** TASK INPUT follows **

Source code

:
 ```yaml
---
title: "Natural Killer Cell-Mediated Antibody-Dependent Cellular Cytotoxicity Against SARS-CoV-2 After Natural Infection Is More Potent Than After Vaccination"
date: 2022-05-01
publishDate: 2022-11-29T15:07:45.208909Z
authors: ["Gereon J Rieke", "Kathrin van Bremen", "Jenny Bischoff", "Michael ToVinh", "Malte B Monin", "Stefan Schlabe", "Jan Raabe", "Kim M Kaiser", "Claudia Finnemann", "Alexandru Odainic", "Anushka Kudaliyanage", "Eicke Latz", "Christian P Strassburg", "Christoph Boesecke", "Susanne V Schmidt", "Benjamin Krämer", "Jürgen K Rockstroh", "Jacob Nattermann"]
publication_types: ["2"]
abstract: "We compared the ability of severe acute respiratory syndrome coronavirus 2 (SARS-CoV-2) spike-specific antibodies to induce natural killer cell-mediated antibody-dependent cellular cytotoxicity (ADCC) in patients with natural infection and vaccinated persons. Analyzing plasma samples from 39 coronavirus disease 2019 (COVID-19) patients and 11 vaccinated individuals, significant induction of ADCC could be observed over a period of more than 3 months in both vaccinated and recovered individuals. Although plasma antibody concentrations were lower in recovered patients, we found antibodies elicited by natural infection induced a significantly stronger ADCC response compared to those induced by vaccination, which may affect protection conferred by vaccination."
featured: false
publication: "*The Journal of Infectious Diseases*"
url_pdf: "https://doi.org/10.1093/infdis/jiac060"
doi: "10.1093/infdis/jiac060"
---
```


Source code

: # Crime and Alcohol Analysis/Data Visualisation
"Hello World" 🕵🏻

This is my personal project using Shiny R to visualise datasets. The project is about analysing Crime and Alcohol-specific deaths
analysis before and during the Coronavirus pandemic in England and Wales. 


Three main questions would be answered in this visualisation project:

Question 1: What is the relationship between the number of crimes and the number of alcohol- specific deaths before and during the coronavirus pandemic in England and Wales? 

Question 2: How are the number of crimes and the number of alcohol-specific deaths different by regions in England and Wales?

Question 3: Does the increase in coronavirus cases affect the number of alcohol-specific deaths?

** End of TASK INPUT **

* TASK PROMPT
The expected output is each line of the records above that includes the word "Wales".

* RESULT FOR THIS EXERCISE
analysis before and during the Coronavirus pandemic in England and Wales. 
Question 1: What is the relationship between the number of crimes and the number of alcohol- specific deaths before and during the coronavirus pandemic in England and Wales? 
Question 2: How are the number of crimes and the number of alcohol-specific deaths different by regions in England and Wales?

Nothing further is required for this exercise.